When they'd said everything they had to say about the case, the conversation ran out of fuel and sputtered to a halt. Finn wanted to keep Mona on the line. He said he hoped she was planning on taking time off work. She was, she said. He asked how her parents were doing. He closed his eyes while she told him. Then he asked about the dogs.

“They lie on the floor whimpering, staring at the front door,” she said.

Finn couldn't count the number of times Diego had told him that Rhodesian ridgebacks had been bred to hunt lions. “Strongest breed in the world, kick any dog's ass, including pit bulls,” he used to say, prompting Finn to nod politely and try to keep a straight face. He'd known Ronald and Nancy since they were puppies, and he'd never met a softer, more spoiled pair of canines. They might've looked tough, but Finn pictured them bolting behind their favorite couch the moment a lion so much as glanced in their direction. For Diego, they'd been family.

“What are you doing, Nick?” said Mona.

“I just want to talk, Mona. That's all.”

“Are you drinking right now?”

He picked up his glass. The ice cubes in it clinked. “Yes,” he said.

The line clicked off.

He put down the phone. It was very, very quiet in the room. One of these days, he thought, he would have to do something about his drinking.

One of these days.

 

CHAPTER FOURTEEN

Finn spent the rest of night lying on the couch, the TV flickering in the background with the sound down low, the bottle of bourbon he was working his way through his only defense against the black dreams. He slept in fits and starts only, afraid to sleep too deeply or too long lest the dreams return.

He got to the dock at first light, the sky streaked with gold and purple. Linda Blake was standing on the quay by her boat, talking to a refrigerator-size man wearing a grizzly beard, yellow bibs, and Xtratuf knee boots. Finn saw her see him and say something to the man, who turned and ambled past Finn, eyeballing him.

Linda was wearing the same sneakers and jeans as yesterday, plus a green fleece. An elastic band held her hair away from her face, and he caught the green-and-gold shimmer in her eyes. She didn't look pleased to see him.

“I'm busy,” she said.

“This won't take a minute.”

“Like I said, I'm busy.”

“You said yesterday that you'd been out on a weeklong trip.”

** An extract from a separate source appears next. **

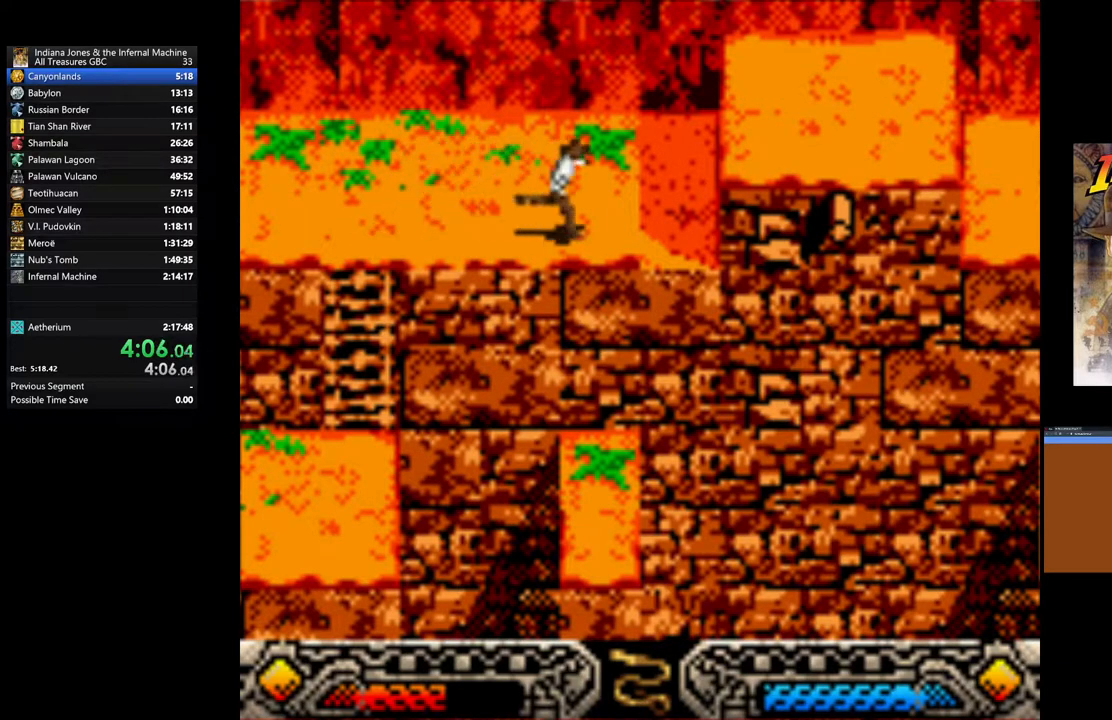
{"buttons": [], "left_stick": "right", "right_stick": "center", "events": [[67, "left_stick", "up-right"], [283, "B", "down"], [467, "B", "up"], [500, "left_stick", "right"]]}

She stuffed her hands into her pockets. “That's right.”

“How many crew?”

“However many I can afford. Two, this time.”

“Same crew, usually?”

“Whoever I can get.”

“You gonna tell me their names?”

“You gonna get a warrant?”

Finn tried a different tack: “Where'd you go?”

“Out past the banks.”

Finn nodded. “You were fishing mackerel, huh?”

“Mostly.”

Finn ran his tongue along the inside of his teeth. “Yesterday when I asked you how it went, you said the fish are all gone. But you must've caught something, right? A week at sea, you have to come back with something?”